Call it the Year of Fear. That's the impression being conveyed with a cursory glance at each day's newspaper headlines. Each new day brings a fresh new fear. Terrorist alerts. Interest rates. The economy and stock market. Russia. Iraq. The list is endless.
Perhaps the biggest fear on Wall Street right now is of course the high price of oil. As indicated in a previous commentary, I believe the crude oil price is undergoing a topping process and this should be the final up-ramp before a major correction.
Check out the following Crude Oil futures chart. It sports a "rising wedge" pattern, which is typically a reversal pattern. In other words, it reflects a peaking oil price trend on the cusp of reversing.
Even more telling is the XOI oil stock index. Notice the recent pattern of lower highs and lower lows. The XOI chart is divergent from the crude oil chart, which again is forecasting a reversal lower for crude oil prices. In technical analysis, divergences are key and this is one divergence not to be ignored.
Remember the "fear collage" from previous weeks? I collect bearish headlines from the leading financial newspapers to measure the level of fear at market bottoms. From a contrarian standpoint, too much fear gives birth to a reversal of trend. Words like "fear," "worry," "concern," etc., are common in headlines at or near bottoms. Well now the fear can be seen in oil-related headlines. Here is a recent sampling of the headlines: "Crude spike unnerves investors," "Russian fears send oil price to record high," "Oil prices hit highs as supply fears grow," "Oil price spikes on supply and demand fears," "Intervention fears outweigh energy revenues," "Report warns on soaring natural gas prices," "US increases its forecast on oil price."
Those last two headlines fall more under the contrarian approach since official forecasts typically prove wrong.
Here's a further sampling of some of the latest financial headlines that, from a contrarian and market psychology standpoint, hint at this coming top: "Traders speculate oil to top $50 by year-end," "Record oil prices dent confidence," "Supply fears push oil prices to new high," "Oil surge heightens worry for corporate earnings," "Oil price specter haunts bourses." I believe the broad market has mostly discounted the oil price shock for now.

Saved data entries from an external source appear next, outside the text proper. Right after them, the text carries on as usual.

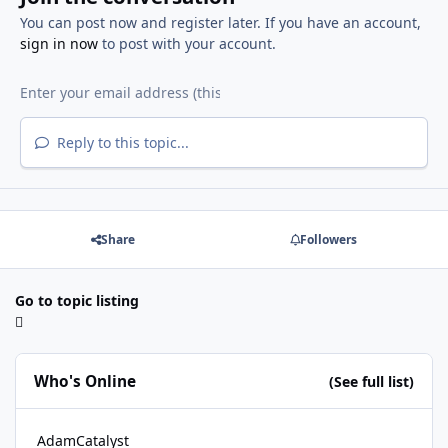
You can post now and register later. If you have an account,
sign in now
to post with your account.
Reply to this topic...
Share
Followers
Go to topic listing
Who's Online
(See full list)
AdamCatalyst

What interesting is how the Dow Jones Transportation Index, which is highly oil-dependent, has been trending higher in recent months in the face of the so-called "oil crisis." This suggests that the crisis is overblown and will be over soon. If in fact oil prices were set to continue higher for a prolonged period then it is inconceivable that the Transports would be rising in the face of a sustained oil price uptrend.
From a supply/demand standpoint, the Strategic Petroleum Reserve has been rising in near linear fashion for the past several months. As commentator Don Hays recently pointed out, the inventory in the Strategic Petroleum Reserve is much greater than the entire U.S. inventory. The pundits have been concentrating on the declining trend of the U.S. inventory, but as Hays points out, since the first of the year even that has been moving up.
Conclusion: the oil spike has been grossly overdone, is purely political, and is not a true function of supply/demand. When the oil price trend finally peaks (expected in the very near future), oil will very likely give back much of its 2004 gains.